Common misses include using outdated weights, failing to note the source of anthropometrics, and documenting intake without connecting it to a nutrition risk level. Another frequent issue is recording a problem without a clear intervention or follow-up interval. This template reduces those gaps by walking through assessment, diagnosis, plan, and monitoring in order.

Can this be customized for tube feeding, wounds, or diabetes?

Yes, the template is meant to be adapted to the resident’s clinical picture. You can add facility-specific fields for enteral formula, flush schedules, wound protein needs, carbohydrate consistency, renal restrictions, or fluid goals. The core structure still works because it already captures intake, clinical findings, and individualized care planning.

How does this compare with an ad hoc dietitian note?

An ad hoc note often captures only the immediate concern, while this template forces a full assessment from trigger through follow-up. That makes it easier to trend weight change, justify interventions, and communicate with nursing and providers. It also helps standardize documentation across dietitians so important details are less likely to be missed.

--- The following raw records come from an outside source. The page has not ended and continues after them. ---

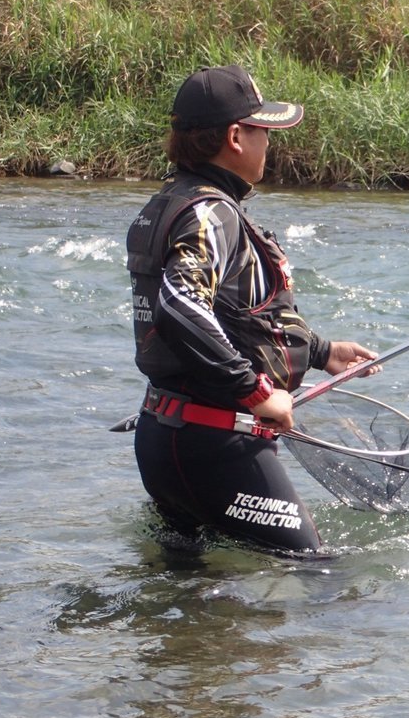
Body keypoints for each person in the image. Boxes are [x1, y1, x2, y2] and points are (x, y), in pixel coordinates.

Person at [126, 64, 378, 555]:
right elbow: (179, 305)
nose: (269, 143)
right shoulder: (213, 213)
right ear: (236, 137)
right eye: (263, 130)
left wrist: (321, 351)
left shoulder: (167, 203)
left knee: (185, 586)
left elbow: (232, 311)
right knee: (321, 573)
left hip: (163, 437)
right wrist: (257, 391)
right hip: (217, 446)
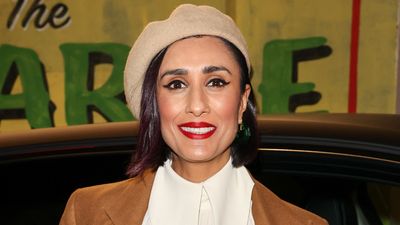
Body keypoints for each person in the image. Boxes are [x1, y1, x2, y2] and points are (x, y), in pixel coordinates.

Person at [60, 4, 328, 225]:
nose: (197, 105)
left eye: (216, 82)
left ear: (243, 101)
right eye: (176, 84)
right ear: (154, 102)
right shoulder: (86, 213)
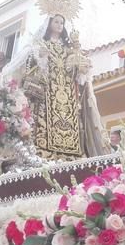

What integrations or handoffs does this assessment support?

It supports handoff to nursing, speech-language pathology, wound care, pharmacy, and the attending provider when nutrition issues overlap with swallowing, medications, or skin integrity. The interdisciplinary communication field makes those referrals visible in the record. It also works well as a starting point for care plan updates and MDS-related nutrition documentation workflows.